**TASK PROMPT:**
Rewrite the lines of all the rows below as a single numbered list, skipping any blank lines.

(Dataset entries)
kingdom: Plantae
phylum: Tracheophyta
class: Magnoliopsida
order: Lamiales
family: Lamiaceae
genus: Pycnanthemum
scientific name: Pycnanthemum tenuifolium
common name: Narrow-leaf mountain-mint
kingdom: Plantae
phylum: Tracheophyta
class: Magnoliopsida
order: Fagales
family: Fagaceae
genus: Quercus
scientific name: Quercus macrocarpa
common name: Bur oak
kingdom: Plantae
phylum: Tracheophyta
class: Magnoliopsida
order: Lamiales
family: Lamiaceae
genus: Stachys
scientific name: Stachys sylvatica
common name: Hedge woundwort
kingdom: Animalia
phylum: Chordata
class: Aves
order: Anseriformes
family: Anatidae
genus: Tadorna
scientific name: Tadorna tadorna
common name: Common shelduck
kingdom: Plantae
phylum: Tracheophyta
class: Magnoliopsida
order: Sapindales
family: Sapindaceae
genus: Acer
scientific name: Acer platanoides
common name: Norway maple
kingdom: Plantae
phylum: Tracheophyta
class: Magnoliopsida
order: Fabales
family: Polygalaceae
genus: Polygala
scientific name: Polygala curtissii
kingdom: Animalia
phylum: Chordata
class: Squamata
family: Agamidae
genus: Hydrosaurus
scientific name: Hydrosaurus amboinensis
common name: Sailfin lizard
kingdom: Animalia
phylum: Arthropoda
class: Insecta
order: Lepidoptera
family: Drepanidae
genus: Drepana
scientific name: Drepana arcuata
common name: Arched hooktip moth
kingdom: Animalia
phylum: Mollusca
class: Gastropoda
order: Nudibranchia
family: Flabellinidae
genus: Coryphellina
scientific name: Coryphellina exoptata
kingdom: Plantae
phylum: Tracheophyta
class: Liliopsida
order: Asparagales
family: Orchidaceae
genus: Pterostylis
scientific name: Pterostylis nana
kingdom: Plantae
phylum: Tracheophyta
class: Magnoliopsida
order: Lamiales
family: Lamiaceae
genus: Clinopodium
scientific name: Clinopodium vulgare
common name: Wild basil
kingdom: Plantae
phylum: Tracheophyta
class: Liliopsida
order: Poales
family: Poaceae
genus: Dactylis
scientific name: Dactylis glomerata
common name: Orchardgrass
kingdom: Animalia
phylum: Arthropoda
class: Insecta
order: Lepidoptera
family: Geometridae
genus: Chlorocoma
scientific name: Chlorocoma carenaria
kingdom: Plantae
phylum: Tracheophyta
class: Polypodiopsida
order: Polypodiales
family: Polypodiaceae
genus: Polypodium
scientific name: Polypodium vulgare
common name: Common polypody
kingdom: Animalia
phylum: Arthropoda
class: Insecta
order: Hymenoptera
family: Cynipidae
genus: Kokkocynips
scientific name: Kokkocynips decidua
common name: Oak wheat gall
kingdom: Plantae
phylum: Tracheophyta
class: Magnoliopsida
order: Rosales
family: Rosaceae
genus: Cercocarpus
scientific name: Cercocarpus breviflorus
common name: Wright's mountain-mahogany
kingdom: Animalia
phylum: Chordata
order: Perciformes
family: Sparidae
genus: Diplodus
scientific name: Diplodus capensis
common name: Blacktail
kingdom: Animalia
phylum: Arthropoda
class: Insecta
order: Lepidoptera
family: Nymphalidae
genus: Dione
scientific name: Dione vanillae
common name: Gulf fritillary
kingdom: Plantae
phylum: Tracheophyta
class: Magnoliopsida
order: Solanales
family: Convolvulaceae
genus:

**ANSWER TO THE PROBLEM:**
1. kingdom: Plantae
2. phylum: Tracheophyta
3. class: Magnoliopsida
4. order: Lamiales
5. family: Lamiaceae
6. genus: Pycnanthemum
7. scientific name: Pycnanthemum tenuifolium
8. common name: Narrow-leaf mountain-mint
9. kingdom: Plantae
10. phylum: Tracheophyta
11. class: Magnoliopsida
12. order: Fagales
13. family: Fagaceae
14. genus: Quercus
15. scientific name: Quercus macrocarpa
16. common name: Bur oak
17. kingdom: Plantae
18. phylum: Tracheophyta
19. class: Magnoliopsida
20. order: Lamiales
21. family: Lamiaceae
22. genus: Stachys
23. scientific name: Stachys sylvatica
24. common name: Hedge woundwort
25. kingdom: Animalia
26. phylum: Chordata
27. class: Aves
28. order: Anseriformes
29. family: Anatidae
30. genus: Tadorna
31. scientific name: Tadorna tadorna
32. common name: Common shelduck
33. kingdom: Plantae
34. phylum: Tracheophyta
35. class: Magnoliopsida
36. order: Sapindales
37. family: Sapindaceae
38. genus: Acer
39. scientific name: Acer platanoides
40. common name: Norway maple
41. kingdom: Plantae
42. phylum: Tracheophyta
43. class: Magnoliopsida
44. order: Fabales
45. family: Polygalaceae
46. genus: Polygala
47. scientific name: Polygala curtissii
48. kingdom: Animalia
49. phylum: Chordata
50. class: Squamata
51. family: Agamidae
52. genus: Hydrosaurus
53. scientific name: Hydrosaurus amboinensis
54. common name: Sailfin lizard
55. kingdom: Animalia
56. phylum: Arthropoda
57. class: Insecta
58. order: Lepidoptera
59. family: Drepanidae
60. genus: Drepana
61. scientific name: Drepana arcuata
62. common name: Arched hooktip moth
63. kingdom: Animalia
64. phylum: Mollusca
65. class: Gastropoda
66. order: Nudibranchia
67. family: Flabellinidae
68. genus: Coryphellina
69. scientific name: Coryphellina exoptata
70. kingdom: Plantae
71. phylum: Tracheophyta
72. class: Liliopsida
73. order: Asparagales
74. family: Orchidaceae
75. genus: Pterostylis
76. scientific name: Pterostylis nana
77. kingdom: Plantae
78. phylum: Tracheophyta
79. class: Magnoliopsida
80. order: Lamiales
81. family: Lamiaceae
82. genus: Clinopodium
83. scientific name: Clinopodium vulgare
84. common name: Wild basil
85. kingdom: Plantae
86. phylum: Tracheophyta
87. class: Liliopsida
88. order: Poales
89. family: Poaceae
90. genus: Dactylis
91. scientific name: Dactylis glomerata
92. common name: Orchardgrass
93. kingdom: Animalia
94. phylum: Arthropoda
95. class: Insecta
96. order: Lepidoptera
97. family: Geometridae
98. genus: Chlorocoma
99. scientific name: Chlorocoma carenaria
100. kingdom: Plantae
101. phylum: Tracheophyta
102. class: Polypodiopsida
103. order: Polypodiales
104. family: Polypodiaceae
105. genus: Polypodium
106. scientific name: Polypodium vulgare
107. common name: Common polypody
108. kingdom: Animalia
109. phylum: Arthropoda
110. class: Insecta
111. order: Hymenoptera
112. family: Cynipidae
113. genus: Kokkocynips
114. scientific name: Kokkocynips decidua
115. common name: Oak wheat gall
116. kingdom: Plantae
117. phylum: Tracheophyta
118. class: Magnoliopsida
119. order: Rosales
120. family: Rosaceae
121. genus: Cercocarpus
122. scientific name: Cercocarpus breviflorus
123. common name: Wright's mountain-mahogany
124. kingdom: Animalia
125. phylum: Chordata
126. order: Perciformes
127. family: Sparidae
128. genus: Diplodus
129. scientific name: Diplodus capensis
130. common name: Blacktail
131. kingdom: Animalia
132. phylum: Arthropoda
133. class: Insecta
134. order: Lepidoptera
135. family: Nymphalidae
136. genus: Dione
137. scientific name: Dione vanillae
138. common name: Gulf fritillary
139. kingdom: Plantae
140. phylum: Tracheophyta
141. class: Magnoliopsida
142. order: Solanales
143. family: Convolvulaceae
144. genus:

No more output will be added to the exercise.